══ Text provided

Published January 14, 2015
Attorneys for bombing conspirator Terry Nichols (search) questioned a prosecution witness Monday on a key element of Nichols' defense — that executed bomber Timothy McVeigh (search) had help from others as he planned the Oklahoma City bombing.
Suggestions of a wider conspiracy surfaced at Nichols' state murder trial with the testimony of Eldon Elliott, who operated the truck rental agency where McVeigh leased the Ryder truck later packed with explosive material.
The homemade bomb destroyed the Oklahoma City (search) federal building on April 19, 1995, killing 168 people.
Elliott said McVeigh was accompanied by another man when he picked up the truck two days before the bombing. He said the man was not Nichols.
Prosecutors have suggested that McVeigh walked about a mile to Elliott's shop, but Elliott said it was raining the day McVeigh picked up the truck and neither man appeared to be wet.
He said the second man's skin "was a little darker" than McVeigh's and he wore a cap set off with blue lightning streaks, a design he had never seen before.
Descriptions of the man were used to create a composite sketch known as John Doe No. 2, a shadowy figure that people reported seeing with McVeigh before the blast.
Nichols' defense attorneys maintain that McVeigh had substantial help from other coconspirators while collecting components for the homemade bomb and that Nichols was set up to take the blame.
Prosecutors have said the man in the sketch was an Army soldier not involved in the bombing who rented a truck the day after McVeigh rented one.
Elliott said the FBI tried unsuccessfully to convince him that his memory was incorrect.

════
══ Information shown

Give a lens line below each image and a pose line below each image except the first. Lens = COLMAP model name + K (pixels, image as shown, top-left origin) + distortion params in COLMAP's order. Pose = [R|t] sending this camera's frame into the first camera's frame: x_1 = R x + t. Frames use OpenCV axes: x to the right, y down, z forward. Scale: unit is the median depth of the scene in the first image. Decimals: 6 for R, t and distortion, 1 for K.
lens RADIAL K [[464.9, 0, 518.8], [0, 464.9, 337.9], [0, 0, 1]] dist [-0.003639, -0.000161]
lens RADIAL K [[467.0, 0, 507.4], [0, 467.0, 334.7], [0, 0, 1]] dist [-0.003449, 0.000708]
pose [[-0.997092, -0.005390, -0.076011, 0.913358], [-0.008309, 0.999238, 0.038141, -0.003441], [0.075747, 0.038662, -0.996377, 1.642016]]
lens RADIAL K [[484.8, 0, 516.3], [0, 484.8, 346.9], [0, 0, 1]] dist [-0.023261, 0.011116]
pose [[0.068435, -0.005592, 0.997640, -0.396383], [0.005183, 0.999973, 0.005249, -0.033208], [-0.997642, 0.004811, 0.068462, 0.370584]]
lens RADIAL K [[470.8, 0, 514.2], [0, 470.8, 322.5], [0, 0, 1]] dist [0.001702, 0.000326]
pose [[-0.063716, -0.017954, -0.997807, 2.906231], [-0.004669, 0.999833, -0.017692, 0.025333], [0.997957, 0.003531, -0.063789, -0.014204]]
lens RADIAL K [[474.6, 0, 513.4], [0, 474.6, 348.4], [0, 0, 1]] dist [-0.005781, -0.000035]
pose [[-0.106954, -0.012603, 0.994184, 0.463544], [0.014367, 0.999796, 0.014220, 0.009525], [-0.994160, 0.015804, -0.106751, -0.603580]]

════

- Task requirements
1. For each statement below, say whether it agrees with the article about Terry Nichols' trial, and answer yes or no with the deciding words from the article quoted exactly: (a) Elliott identified the man with McVeigh as Nichols; (b) the bombing killed 168 people; (c) Elliott said it was raining on the day McVeigh picked up the truck.
2. Carry on the article about Terry Nichols' trial, starting after its final sentence.
The rows are material apart from the news article about Terry Nichols' trial.

- Answer section
1.
(a) No: "He said the man was not Nichols."
(b) Yes: "killing 168 people."
(c) Yes: "it was raining the day McVeigh picked up the truck"

2.
In other testimony, a former FBI agent testified that tracks found outside a Herington, Kan., storage shed matched the tires on Nichols' pickup truck. Prosecutors say components for the bomb that destroyed the federal building were kept at the shed.
Other tracks were similar to what would be expected from a heavy duty Ryder rental truck like the one that carried the 4,000-pound bomb made of ammonium nitrate and fuel oil bomb.
Ruth Haley, of Herington, testified she saw a large Ryder truck parked behind Nichols' home there one or two days before the deadly blast. She said she saw no one around the truck.
And an FBI fingerprint examiner testified that he found Nichols' fingerprints on evidence in the case, including a box found in Nichols' home that contained detonation cord like that used in the bomb.
Nichols is already serving a life prison sentence for the bombing, after being convicted on federal involuntary manslaughter and conspiracy charges for the deaths of eight federal law enforcement officers.
In Oklahoma, he faces 161 counts of first-degree murder for the deaths of the other 160 victims and one victim's fetus. Prosecutors are seeking the death penalty.